Noting that a number of lawmakers who voted against the marriage bill also conceded on the floor civil unions aren’t working, Goldstein said the Senate record will also help persuade the courts that civil unions aren’t adequate in providing protections for same-sex couples.
Passionate flare on Senate floor
Several senators gave emotional speeches on both sides of the marriage issue on the Senate floor before the vote was taken. State Sen. Loretta Weinberg, a Democrat and sponsor of the marriage legislation, was among those who spoke in favor of the bill.
“Men and women do not have a monopoly on loving relationships,” she said. “We all know same-sex couples that enjoy the same love and trust that is shared between a man and a woman, between a husband and a wife.”
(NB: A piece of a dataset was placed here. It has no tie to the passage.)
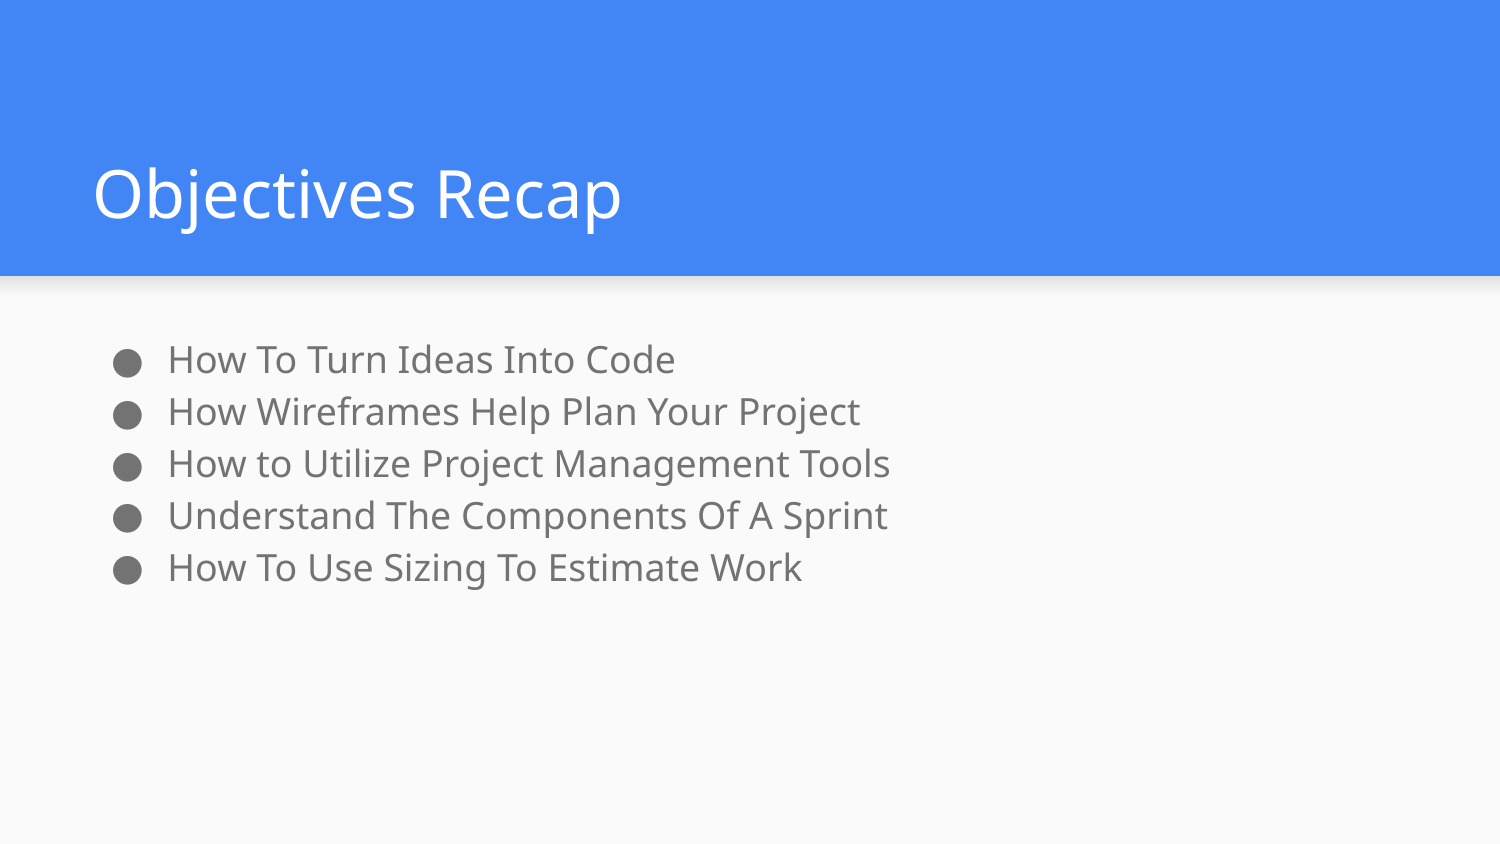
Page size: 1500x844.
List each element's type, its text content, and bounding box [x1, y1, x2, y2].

title Objectives Recap [77, 121, 1427, 248]
list How To Turn Ideas Into Code How Wireframes Help Plan Your Project How to Utilize Project Management Tools Understand The Components Of A Sprint How To Use Sizing To Estimate Work [77, 314, 1427, 760]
Also speaking out in favor of the legislation was State Sen. Raymond Lesniak, another Democrat who sponsored the bill.
Noting that 120 religious leaders sent a letter to the New Jersey Senate in support of same-sex marriage, Lesniak said the failure of the chamber to pass the legislation would amount to religious discrimination.
“Unless we vote for marriage equality, we will be interfering with the religious beliefs of many of our citizens,” he said. “Government is wrong to interfere with religious beliefs. Today, we can right that wrong.”
State Sen. Bill Baroni, the lone Republican to vote in favor of the marriage legislation, said New Jersey’s current system of offering civil unions to same-sex couples amounted to discrimination perpetuated by the government.
“Government says [these couples] are different and segregates from the married couples, and that is textbook, old-fashioned discrimination — where government looks at people and discriminates against them,” he said.
Equally emotional were speeches against same-sex marriage. State Sen. Michael Doherty, a Republican, criticized the process that advocates had chosen to legalize same-sex marriage and called instead for a referendum on the issue.
“Suddenly today, you’re somehow crazy if you want the people of New Jersey to decide this issue like they have in 31 other states,” he said. “This is about the process; this is about letting the residents of New Jersey decide a major redefinition that has been recognized for thousands and thousands of years.”
Also opposed to the legislation was State Sen. Sean Kean, another Republican who said he voted against same-sex marriage even though he had “the gayest senate district in New Jersey” because it has a significant number of LGBT residents.
“Guess … to those proponents of this bill that I am unfortunately going to disagree with today,” he said. “Sometimes people just disagree with you. Maybe they don’t share your perspective, maybe they don’t share your values, maybe they just disagree with you.”
One senator who spoke in favor of the marriage bill and gave a particularly well-received speech among advocates was State Sen. Nia Gill. A black woman, Gill compared to lack of marriage rights for gay couples to previous laws forbidding interracial marriage and suffrage for women.
“This body cannot advocate its responsibility,” she said. “Once we have taken state action, that state action must be constitutional in its protection.”